Library image #2519: Caspian Tern chick at Michigan Islands National Wildlife Refuge.


The United States Congress designated the Michigan Islands Wilderness (map) in 1970 and it now has a total of 12 acres. All of this wilderness is located in Michigan and is managed by the Fish and Wildlife Service.


The Michigan Islands Wilderness consists of Pismire, Scarecrow, and Shoe Islands, three of the eight islands established as the Michigan Islands National Wildlife Refuge on Lakes Huron and Michigan. Scarecrow Island is the largest of the three Wilderness isles, which together form one of the smallest units of the National Wilderness Preservation System.
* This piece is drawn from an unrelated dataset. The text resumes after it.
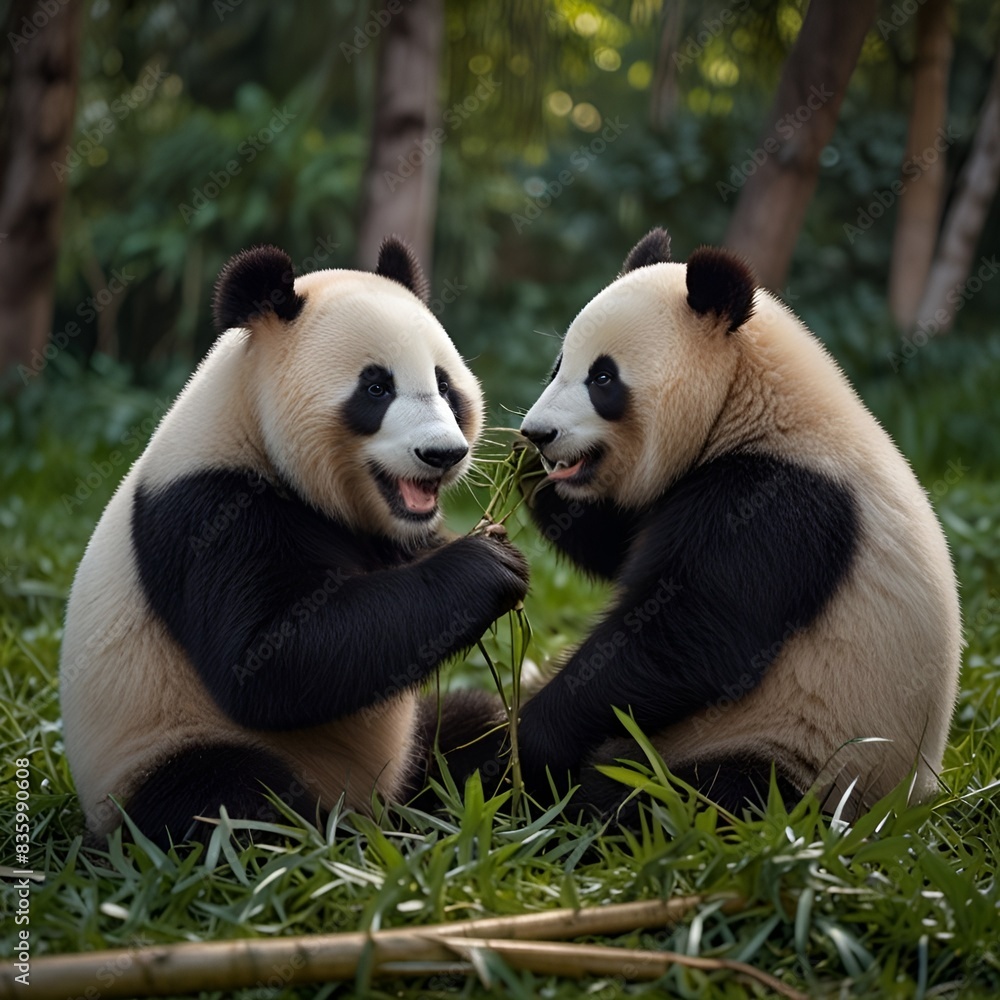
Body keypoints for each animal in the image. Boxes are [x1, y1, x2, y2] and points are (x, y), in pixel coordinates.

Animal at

Large submerged limestone shoals located offshore protect a shoreline of rock and cobble. Several colonial bird species - great blue heron, black-crowned night-heron, herring gull, ring-billed gull, great black-backed gull, common tern, Caspian tern, and double-crested cormorant - nest on these islands in substantial numbers. Standing dead green ash trees are the main vegetation, with a lush understory of common elderberry, scattered red-osier dogwood, and an abundance of "weedy" plants. The death of the ash has been blamed on the extensive use by cormorants. In order to protect nesting birds, public visitation is prohibited.

Planning to Visit the Michigan Islands Wilderness?

Leave No Trace

In order to minimize disturbance to colonial nesting birds, public visitation is prohibited on all islands within the Michigan Islands National Wildlife Refuge. This includes designated Wilderness on Shoe, Pismire and Scarecrow Islands.